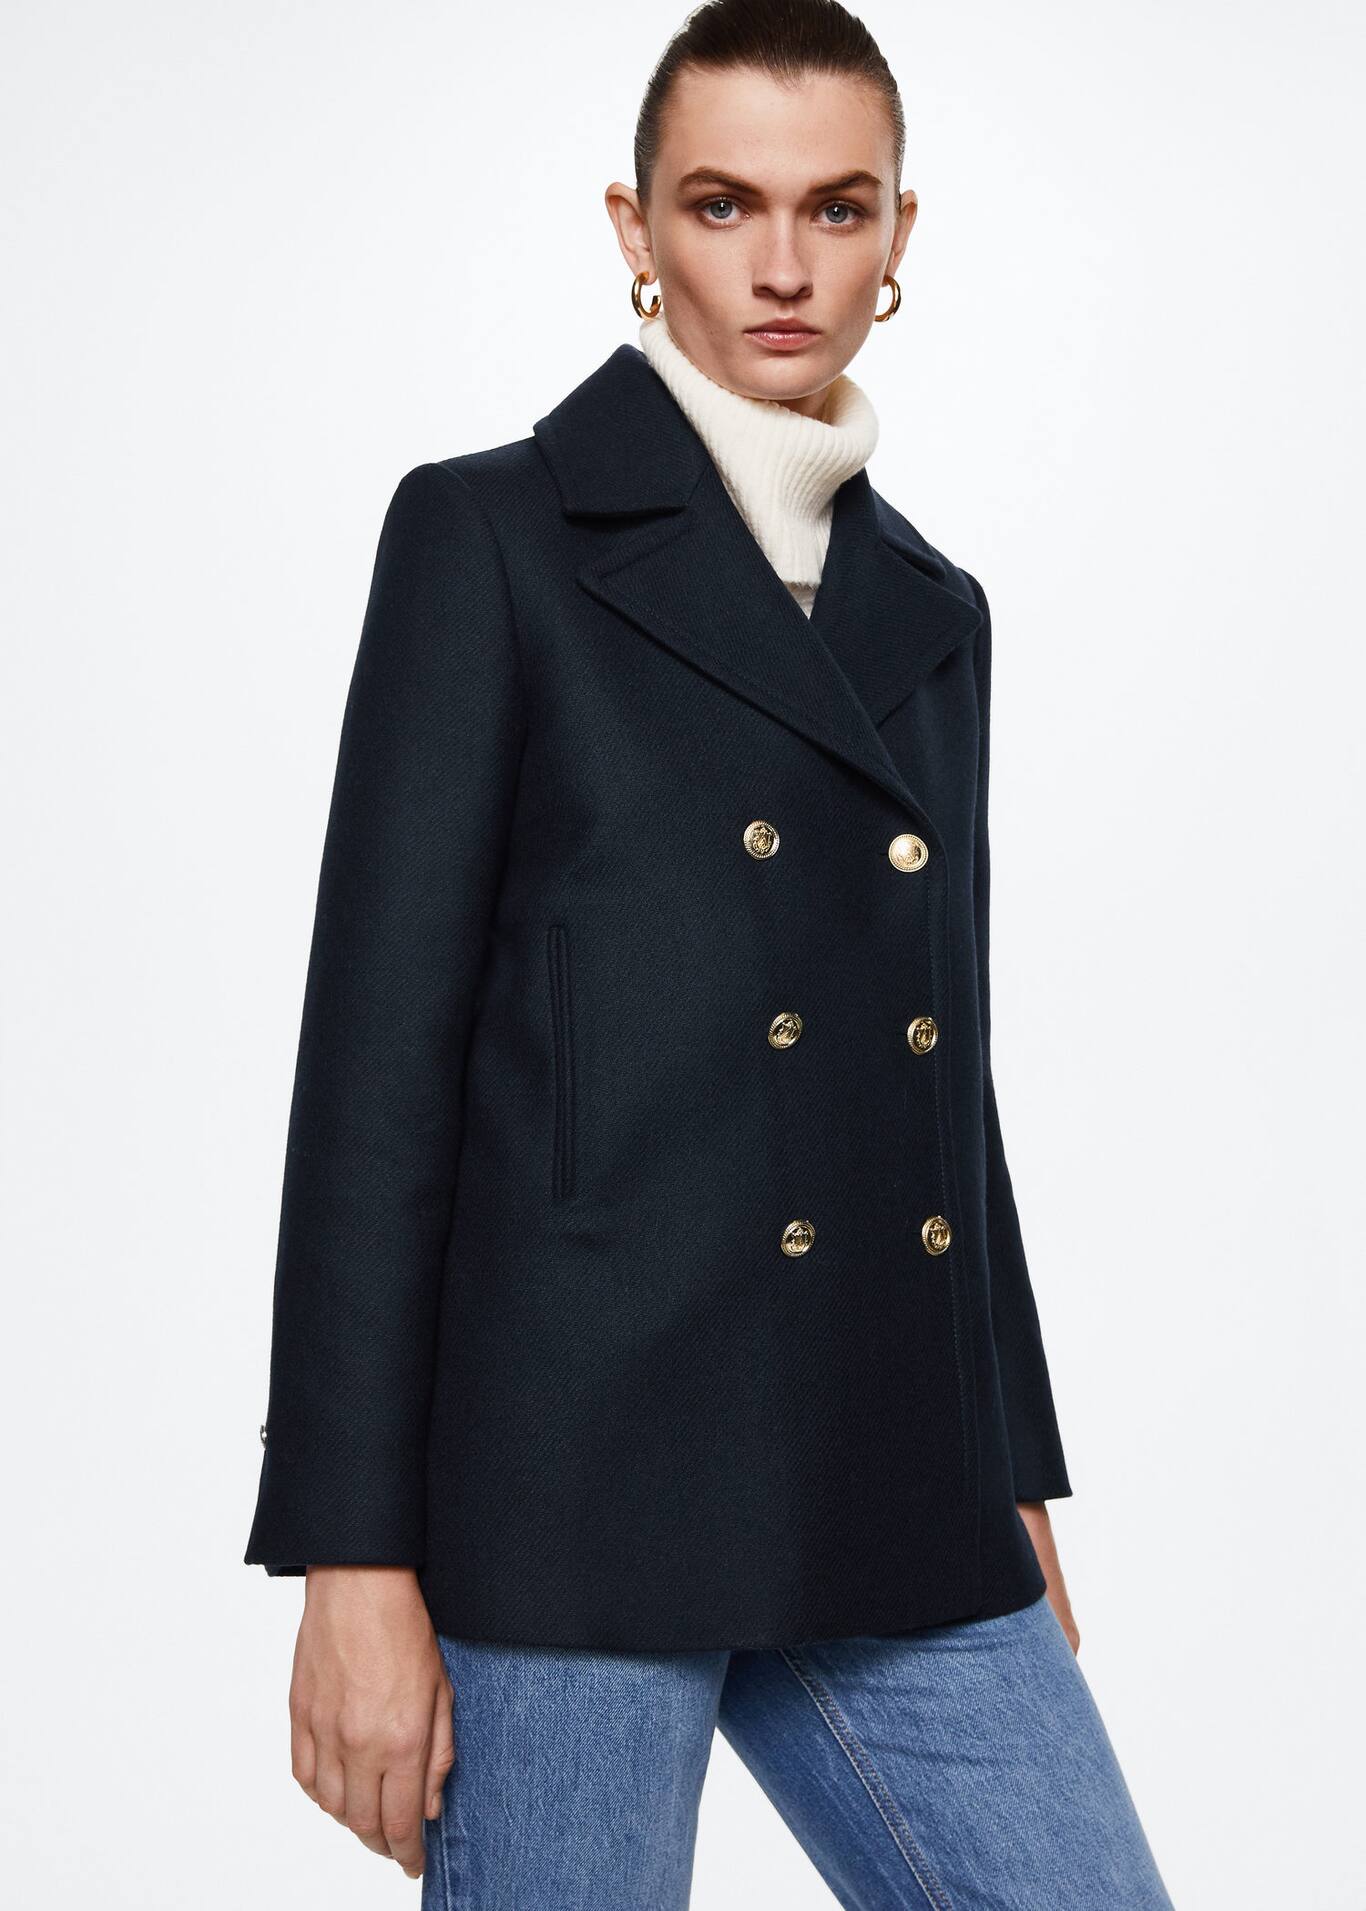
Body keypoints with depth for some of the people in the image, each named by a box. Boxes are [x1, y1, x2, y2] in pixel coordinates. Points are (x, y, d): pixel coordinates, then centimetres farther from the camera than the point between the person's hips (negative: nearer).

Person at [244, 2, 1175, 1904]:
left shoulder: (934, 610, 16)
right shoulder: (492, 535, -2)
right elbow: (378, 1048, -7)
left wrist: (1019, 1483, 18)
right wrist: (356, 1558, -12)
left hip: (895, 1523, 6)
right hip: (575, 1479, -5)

━━━━━━━━

**WHAT IS BEING ASKED**
In the listing above, find the line that contains "left shoulder: (934, 610, 16)". Write it out exactly, along with each line after it up to and including the last.

**SOLUTION TO THE PROBLEM**
left shoulder: (934, 610, 16)
right shoulder: (492, 535, -2)
right elbow: (378, 1048, -7)
left wrist: (1019, 1483, 18)
right wrist: (356, 1558, -12)
left hip: (895, 1523, 6)
right hip: (575, 1479, -5)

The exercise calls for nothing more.